Please report every line of the listing below that has the word "general" in it.
○ ○ ○
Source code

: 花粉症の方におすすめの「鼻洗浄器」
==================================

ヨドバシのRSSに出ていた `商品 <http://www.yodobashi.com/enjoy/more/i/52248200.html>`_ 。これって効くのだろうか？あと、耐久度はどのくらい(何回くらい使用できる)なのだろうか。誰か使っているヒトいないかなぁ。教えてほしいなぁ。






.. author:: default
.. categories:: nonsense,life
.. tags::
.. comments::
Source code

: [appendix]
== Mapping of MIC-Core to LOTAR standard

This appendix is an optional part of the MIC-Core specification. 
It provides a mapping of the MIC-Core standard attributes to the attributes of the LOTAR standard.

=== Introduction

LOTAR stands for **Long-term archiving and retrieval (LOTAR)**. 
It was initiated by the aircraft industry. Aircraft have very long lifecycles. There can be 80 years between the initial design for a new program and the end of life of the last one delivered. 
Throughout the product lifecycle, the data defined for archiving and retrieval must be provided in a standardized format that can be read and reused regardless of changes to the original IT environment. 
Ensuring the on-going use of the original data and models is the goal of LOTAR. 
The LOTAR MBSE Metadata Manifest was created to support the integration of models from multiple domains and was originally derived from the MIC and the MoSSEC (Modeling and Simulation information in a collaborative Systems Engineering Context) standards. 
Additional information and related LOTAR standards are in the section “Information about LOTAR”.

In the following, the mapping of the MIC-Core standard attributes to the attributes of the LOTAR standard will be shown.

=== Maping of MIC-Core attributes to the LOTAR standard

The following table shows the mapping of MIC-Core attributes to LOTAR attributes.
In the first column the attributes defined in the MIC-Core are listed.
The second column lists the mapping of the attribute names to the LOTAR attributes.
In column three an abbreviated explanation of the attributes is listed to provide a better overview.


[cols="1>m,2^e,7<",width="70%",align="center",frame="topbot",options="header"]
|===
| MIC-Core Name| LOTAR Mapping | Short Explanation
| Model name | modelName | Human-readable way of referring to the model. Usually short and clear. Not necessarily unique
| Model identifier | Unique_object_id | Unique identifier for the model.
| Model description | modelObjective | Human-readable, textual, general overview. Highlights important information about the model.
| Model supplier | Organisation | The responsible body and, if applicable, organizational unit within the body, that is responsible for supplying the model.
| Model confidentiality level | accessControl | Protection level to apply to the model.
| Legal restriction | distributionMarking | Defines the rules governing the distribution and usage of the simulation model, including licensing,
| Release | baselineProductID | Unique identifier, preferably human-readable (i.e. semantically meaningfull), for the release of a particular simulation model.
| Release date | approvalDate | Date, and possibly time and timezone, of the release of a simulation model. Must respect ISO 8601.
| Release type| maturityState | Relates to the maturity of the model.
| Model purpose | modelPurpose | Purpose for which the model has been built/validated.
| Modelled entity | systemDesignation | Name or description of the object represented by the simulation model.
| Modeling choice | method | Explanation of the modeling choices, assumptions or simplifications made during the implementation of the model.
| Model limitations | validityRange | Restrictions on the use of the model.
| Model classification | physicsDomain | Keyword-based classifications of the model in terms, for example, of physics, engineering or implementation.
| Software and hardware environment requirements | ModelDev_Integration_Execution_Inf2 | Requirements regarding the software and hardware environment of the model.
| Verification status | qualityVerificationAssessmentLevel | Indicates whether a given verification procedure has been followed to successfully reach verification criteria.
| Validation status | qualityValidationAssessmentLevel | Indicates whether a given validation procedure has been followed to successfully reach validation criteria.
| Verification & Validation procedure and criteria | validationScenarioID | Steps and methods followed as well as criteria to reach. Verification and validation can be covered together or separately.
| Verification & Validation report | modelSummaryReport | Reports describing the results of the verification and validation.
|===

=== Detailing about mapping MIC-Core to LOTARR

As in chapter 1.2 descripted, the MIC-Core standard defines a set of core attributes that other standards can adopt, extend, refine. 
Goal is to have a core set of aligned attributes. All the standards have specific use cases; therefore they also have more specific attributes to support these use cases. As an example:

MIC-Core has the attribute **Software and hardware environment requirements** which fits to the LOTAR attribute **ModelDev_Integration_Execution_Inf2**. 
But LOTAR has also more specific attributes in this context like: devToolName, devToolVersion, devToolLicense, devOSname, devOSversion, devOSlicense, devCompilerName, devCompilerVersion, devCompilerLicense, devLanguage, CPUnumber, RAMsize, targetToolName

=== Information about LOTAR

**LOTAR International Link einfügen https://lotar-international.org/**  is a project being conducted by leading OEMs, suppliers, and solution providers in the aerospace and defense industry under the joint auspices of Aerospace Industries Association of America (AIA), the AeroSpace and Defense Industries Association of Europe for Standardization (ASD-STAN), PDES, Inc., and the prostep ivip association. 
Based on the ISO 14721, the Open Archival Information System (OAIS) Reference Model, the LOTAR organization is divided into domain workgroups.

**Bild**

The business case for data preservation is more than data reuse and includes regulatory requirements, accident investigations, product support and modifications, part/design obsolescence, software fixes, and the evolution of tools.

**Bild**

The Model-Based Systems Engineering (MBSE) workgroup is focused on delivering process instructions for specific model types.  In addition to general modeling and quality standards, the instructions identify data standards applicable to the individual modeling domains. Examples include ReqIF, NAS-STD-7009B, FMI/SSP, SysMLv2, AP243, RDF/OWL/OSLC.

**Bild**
○ ○ ○
OUTPUT OF THE EXERCISE:
| Model description | modelObjective | Human-readable, textual, general overview. Highlights important information about the model.
The Model-Based Systems Engineering (MBSE) workgroup is focused on delivering process instructions for specific model types.  In addition to general modeling and quality standards, the instructions identify data standards applicable to the individual modeling domains. Examples include ReqIF, NAS-STD-7009B, FMI/SSP, SysMLv2, AP243, RDF/OWL/OSLC.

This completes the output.